Written task:
How many of the lines below hold the word "werden"? Answer only with the number.

Input records:
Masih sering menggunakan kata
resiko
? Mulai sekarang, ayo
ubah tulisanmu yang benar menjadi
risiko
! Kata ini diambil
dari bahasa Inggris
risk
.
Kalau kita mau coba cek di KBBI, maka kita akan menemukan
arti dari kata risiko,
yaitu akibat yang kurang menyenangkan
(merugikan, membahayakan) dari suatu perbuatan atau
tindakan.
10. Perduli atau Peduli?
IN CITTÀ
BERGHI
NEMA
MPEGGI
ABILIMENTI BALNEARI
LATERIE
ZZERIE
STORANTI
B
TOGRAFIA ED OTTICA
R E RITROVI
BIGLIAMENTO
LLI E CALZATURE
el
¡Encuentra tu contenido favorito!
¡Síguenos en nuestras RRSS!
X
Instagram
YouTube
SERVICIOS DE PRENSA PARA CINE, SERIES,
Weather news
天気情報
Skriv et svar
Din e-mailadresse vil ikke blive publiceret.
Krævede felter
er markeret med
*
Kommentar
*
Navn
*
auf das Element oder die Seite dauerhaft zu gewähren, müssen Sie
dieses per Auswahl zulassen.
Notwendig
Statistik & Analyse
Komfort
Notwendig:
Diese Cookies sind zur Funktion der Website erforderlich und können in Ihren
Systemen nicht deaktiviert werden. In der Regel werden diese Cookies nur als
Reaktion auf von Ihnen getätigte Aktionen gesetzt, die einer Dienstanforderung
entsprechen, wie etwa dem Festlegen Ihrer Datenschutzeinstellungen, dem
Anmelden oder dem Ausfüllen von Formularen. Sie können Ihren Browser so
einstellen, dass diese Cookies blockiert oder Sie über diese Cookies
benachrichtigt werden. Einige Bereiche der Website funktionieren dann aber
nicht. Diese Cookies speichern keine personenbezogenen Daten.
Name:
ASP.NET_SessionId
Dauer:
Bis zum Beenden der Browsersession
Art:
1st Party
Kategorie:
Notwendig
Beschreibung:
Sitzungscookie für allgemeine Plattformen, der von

Answer for the task:
2